Do the accusations against Fairfax have merit? We have no idea, although there certainly was the stench of politics about them, with suspicions that former Gov. Terry McAuliffe’s acolyte, Richmond Mayor Levar Stoney, was the genesis of the scandal.

(It seems Fairfax has now decided that, if he can’t have the gubernatorial nomination himself, he’s going to do his best to make sure McAuliffe doesn’t get it, either.)

One might have assumed, two years back, that there would have been some form of investigation by those Democratic politicians calling for the ouster of Fairfax (and Northam), to see if the facts merited their draconian demands for punishment. But when fellow Democrat Mark Herring, the attorney general, also found himself under fire for past racial insensitivity, the statewide Democrats closed ranks and decided against pursuing the matters at all. The docile state media went along.
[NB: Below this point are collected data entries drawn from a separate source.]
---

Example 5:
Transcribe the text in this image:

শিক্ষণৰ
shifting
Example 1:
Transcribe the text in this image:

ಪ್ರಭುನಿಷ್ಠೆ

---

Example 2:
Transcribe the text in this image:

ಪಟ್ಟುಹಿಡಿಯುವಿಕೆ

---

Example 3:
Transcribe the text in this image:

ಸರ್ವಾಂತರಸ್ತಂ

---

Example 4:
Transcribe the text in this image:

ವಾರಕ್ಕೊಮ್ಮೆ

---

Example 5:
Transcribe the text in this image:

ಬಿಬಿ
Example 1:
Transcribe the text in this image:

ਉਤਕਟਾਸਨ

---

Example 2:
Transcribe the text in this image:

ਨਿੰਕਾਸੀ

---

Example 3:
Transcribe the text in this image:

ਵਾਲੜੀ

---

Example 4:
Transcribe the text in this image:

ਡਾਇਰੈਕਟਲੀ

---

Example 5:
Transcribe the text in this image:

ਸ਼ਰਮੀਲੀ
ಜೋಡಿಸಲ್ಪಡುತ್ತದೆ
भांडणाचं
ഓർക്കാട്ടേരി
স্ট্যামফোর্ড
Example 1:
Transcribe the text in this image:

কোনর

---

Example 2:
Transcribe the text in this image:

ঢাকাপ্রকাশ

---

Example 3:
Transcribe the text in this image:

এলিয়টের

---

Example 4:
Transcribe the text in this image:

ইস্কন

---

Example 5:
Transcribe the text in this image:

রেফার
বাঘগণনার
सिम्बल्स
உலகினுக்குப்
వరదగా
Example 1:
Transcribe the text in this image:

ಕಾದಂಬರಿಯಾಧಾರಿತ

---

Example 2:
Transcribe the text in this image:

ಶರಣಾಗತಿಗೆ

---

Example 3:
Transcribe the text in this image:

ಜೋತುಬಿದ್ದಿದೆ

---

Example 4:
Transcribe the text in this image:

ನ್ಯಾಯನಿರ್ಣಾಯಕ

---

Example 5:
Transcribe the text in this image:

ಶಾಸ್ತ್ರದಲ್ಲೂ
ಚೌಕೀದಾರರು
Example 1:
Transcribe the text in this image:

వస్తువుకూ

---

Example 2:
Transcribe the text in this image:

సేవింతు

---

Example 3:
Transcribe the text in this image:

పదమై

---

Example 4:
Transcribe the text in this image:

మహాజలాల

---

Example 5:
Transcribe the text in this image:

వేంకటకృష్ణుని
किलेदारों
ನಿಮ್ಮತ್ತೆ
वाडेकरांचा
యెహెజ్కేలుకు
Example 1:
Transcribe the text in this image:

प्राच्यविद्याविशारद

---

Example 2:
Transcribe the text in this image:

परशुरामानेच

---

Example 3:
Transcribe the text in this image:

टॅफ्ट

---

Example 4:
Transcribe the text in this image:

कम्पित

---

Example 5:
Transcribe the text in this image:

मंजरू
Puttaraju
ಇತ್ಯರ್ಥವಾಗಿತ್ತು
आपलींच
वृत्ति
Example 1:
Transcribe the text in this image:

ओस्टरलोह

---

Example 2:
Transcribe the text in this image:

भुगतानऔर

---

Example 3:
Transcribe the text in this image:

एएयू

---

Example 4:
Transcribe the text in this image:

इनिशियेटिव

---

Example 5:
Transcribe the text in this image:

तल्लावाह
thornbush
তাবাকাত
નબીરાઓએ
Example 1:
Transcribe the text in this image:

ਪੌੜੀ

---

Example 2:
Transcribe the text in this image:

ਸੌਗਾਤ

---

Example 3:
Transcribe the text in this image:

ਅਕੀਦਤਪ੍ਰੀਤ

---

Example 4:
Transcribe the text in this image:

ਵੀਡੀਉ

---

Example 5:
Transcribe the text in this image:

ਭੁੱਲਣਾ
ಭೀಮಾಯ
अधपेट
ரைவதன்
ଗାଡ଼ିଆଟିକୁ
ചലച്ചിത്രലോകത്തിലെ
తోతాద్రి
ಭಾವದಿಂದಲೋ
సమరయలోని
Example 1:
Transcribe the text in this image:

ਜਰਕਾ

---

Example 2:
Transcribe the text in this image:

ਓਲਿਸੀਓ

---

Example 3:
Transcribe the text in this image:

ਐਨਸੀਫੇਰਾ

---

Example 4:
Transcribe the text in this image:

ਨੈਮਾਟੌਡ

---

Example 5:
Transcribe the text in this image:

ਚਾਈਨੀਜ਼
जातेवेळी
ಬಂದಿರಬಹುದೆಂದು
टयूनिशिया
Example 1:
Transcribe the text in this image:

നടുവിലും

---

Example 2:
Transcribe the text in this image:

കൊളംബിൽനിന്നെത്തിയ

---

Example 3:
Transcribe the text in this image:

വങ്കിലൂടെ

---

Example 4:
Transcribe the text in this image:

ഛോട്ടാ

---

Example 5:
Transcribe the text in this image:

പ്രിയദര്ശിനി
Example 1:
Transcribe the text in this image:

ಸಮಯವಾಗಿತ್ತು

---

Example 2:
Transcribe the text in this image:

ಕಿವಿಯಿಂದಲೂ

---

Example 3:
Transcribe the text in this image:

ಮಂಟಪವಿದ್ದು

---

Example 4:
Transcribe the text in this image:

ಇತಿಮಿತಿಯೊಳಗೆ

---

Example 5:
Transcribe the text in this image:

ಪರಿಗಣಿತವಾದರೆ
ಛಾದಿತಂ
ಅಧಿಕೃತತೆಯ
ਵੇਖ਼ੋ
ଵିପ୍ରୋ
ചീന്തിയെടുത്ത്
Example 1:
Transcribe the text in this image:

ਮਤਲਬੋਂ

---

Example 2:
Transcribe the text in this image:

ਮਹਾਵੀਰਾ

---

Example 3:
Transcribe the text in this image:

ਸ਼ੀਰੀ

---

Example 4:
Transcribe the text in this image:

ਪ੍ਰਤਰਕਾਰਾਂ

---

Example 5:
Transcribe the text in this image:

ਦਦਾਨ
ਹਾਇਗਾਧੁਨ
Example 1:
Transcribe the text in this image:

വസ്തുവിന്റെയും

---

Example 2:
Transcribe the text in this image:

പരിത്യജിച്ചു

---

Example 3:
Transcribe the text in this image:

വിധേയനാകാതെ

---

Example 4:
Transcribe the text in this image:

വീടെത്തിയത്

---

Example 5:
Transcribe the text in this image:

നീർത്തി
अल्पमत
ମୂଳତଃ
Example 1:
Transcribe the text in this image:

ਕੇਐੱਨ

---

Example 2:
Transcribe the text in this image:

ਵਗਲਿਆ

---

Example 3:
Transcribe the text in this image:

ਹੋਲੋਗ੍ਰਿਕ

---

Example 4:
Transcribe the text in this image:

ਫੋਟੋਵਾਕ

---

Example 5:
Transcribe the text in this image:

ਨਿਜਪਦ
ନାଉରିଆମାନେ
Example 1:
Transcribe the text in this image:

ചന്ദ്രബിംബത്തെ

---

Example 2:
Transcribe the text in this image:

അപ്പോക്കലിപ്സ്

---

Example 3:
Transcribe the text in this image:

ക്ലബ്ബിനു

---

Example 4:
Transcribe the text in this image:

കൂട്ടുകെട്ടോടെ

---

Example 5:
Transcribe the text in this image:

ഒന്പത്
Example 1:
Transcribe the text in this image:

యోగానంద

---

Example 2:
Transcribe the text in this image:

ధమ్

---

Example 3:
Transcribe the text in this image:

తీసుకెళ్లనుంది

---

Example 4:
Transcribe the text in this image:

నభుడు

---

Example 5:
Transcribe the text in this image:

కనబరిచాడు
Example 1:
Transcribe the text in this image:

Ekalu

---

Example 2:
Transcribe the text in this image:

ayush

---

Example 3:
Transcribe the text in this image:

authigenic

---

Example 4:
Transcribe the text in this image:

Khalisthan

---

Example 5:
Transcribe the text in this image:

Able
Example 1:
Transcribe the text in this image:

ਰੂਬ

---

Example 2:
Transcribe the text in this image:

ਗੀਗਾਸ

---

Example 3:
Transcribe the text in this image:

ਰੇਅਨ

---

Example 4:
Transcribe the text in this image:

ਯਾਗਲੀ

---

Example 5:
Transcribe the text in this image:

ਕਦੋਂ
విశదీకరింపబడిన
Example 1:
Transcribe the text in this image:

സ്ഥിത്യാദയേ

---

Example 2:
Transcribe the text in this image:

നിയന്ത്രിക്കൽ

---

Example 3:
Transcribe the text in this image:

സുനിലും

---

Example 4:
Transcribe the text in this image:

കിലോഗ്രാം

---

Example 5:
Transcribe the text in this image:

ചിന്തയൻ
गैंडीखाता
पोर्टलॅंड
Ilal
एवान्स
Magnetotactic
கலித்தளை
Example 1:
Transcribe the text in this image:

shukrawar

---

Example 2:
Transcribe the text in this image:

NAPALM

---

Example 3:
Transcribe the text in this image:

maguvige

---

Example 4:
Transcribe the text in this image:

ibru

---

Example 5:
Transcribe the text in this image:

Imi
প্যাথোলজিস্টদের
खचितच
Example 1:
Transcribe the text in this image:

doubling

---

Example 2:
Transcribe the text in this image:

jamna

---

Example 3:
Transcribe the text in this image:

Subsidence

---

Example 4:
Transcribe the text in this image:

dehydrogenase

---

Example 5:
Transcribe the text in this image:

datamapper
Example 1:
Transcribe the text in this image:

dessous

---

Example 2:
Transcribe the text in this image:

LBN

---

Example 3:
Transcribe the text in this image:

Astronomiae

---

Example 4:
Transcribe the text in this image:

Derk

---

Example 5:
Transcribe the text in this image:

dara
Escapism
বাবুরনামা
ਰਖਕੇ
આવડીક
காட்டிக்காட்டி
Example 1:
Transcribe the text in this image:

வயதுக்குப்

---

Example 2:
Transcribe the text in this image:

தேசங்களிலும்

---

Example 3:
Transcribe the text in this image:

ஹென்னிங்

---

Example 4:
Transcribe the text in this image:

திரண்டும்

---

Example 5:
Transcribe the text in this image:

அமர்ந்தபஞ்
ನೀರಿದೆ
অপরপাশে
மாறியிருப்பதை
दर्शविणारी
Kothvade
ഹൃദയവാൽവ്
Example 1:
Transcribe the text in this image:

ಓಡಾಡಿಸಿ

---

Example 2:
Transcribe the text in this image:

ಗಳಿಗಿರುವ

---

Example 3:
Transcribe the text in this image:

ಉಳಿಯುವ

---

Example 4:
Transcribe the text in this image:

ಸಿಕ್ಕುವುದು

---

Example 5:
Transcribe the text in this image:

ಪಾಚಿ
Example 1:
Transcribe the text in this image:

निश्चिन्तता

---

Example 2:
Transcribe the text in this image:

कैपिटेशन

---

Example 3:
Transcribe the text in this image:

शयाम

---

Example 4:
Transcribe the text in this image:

We said on this page at the time that Democrats who jumped in prematurely, trying to placate the “cancel-first-get-the-facts-later” culture within their party ranks and demanding action without letting the matters play out as they should, were going to regret their behavior.

We were right again, because here’s where things stand: A candidate for the Democratic nomination for governor is calling out many in his own party as the equivalent, to borrow words of Clarence Thomas, of a political lynch mob.

What Virginians deserved, two years ago, was a full and fair vetting of the Northam and Fairfax matters. Having not received it, the matter festered, unresolved (and in the minds of Democrats hopefully forgotten), before springing back to life last week courtesy the lieutenant governor’s scorched-earth efforts to resuscitate his political fortunes.